Pourtant, dès les premières notes, le doute s’est installé. D’abord parce nous attendions « Le Sacre du Printemps » et que nous avons eu, sans avertissement préalable, « Nuages et Fêtes », oeuvre qui devait « finir en Fêtes cette soirée intense et jubilatoire » selon la notice, ensuite parce que le chef-d’œuvre de Debussy nous a paru bien terne, un peu scolaire et surtout très technique, oubliant le lié et le flot impressionniste des harmonies debussystes, réduisant considérablement l’émotion attendue. C’était homogène mais peu convainquant. A la tension émotionnelle indispensable, s’est substituée une tension inquiétante, émanent essentiellement des deux pianistes, plus préoccupés par le sans faute que par l’épanchement de cette musique intense, profonde et sans discontinuité.
« Le Sacre du Printemps », le chef-d’œuvre de Stravinsky, hué à sa création en 1913, pour son modernisme et son avant-gardisme insolent, dérangeant et redoutable, d’une difficulté technique sans pareille, a été le moment privilégié de la soirée. Les percussionnistes d’abord, jouant a égalité avec les pianistes, consolidant, renforçant et déterminant l’esprit de l’œuvre, ont été à la hauteur des plus grands : virtuosité, précision, nuance, musicalité, maîtrise absolue de leurs nombreux instruments, se déplaçant sans cesse de l’un à l’autre dans des enchaînements réglés à la perfection. Epoustouflants, ils se sont modelés, intégrés, fondus, portant sans faille les pianistes qui parfois ont eu de la peine à ne pas se laisser écraser par tant de puissance savamment calculée. Malgré cela, les pianistes n’ont pas démérité et se sont joués des innombrables difficultés de la partition écrite pour les instruments d’un orchestre d’une centaine de musiciens, qu’ils ont du recréer avec les vingt doigts de leurs quatre mains. Leur compréhension du texte, leur style affirmé, précis et d’une grande netteté, ont fait merveille, même si on aurait souhaité un peu plus d’allant et de conviction pour faire oublier une sagesse prudente mais compréhensible, face à cette partition. Quoi qu’il en soit, les quatre artistes ont bouleversé un public attentif et enthousiaste.

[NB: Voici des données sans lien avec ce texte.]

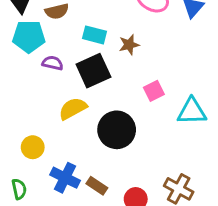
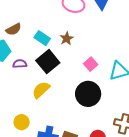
cyan rectangle: (94, 35) -> (42, 38), turned 35
black circle: (117, 130) -> (88, 94), moved

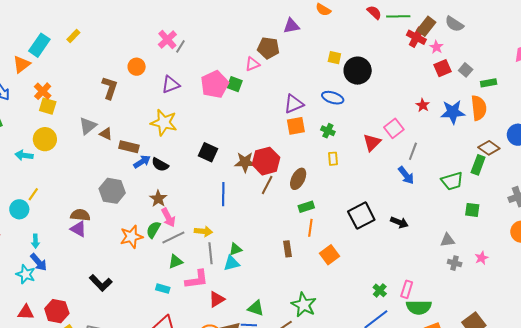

C’est donc sur le « Boléro » de Ravel que c’est terminé cette soirée. Cette œuvre, chantée sur toutes les lèvres, était attendue impatiemment. C’est ici que les véritables difficultés de la transcription, donc de l’interprétation, sont apparues. Le but du compositeur, était au travers de son « Boléro », de faire entendre le timbre de tous les instruments de l’orchestre, successivement, puis ensemble, dans un final tonitruant, et ceci, en employant une seule nuance : le crescendo allant du pianipianissimo au fortifortissimo, sous la conduite répétitive et sans concession de la caisse claire, jouant le rythme immuable du boléro, en vedette incontestée de cette œuvre populaire. C’est sur cet instrument que tout le monde s’accorde, se repose et s’exprime. Le joueur doit en être un virtuose. Celui d’hier soir l’était, même si son départ quasi mezzo-forte, a réduit à néant le pouvoir suprême de la nuance maîtresse , indispensable au caractère de l’œuvre. Les pianos de pouvant évidemment pas imiter les cordes et les vents, ont joués sur d’autres aspects, différents mais peu variés. Ce n’est qu’au final qu’on a commencé à ressentir quelques émotions, les percussions entrant vraiment dans le jeu, les pianos octaviant et frappant les accords raveliens dans leur toute puissance, nous conduisant , malgré quelques fausses notes, aux dernières mesures fracassantes à souhait, nous laissant une forte impression de bonheur complet.
Cette soirée restera avant tout, l’interprétation du « Sacre du Printemps », par quatre jeunes musiciens audacieux dont l’avenir paraît prometteur. Ce fut un très beau concert, passionnant, intelligent, avec quelques imperfections, mais avec surtout de grands moments d’intenses émotions.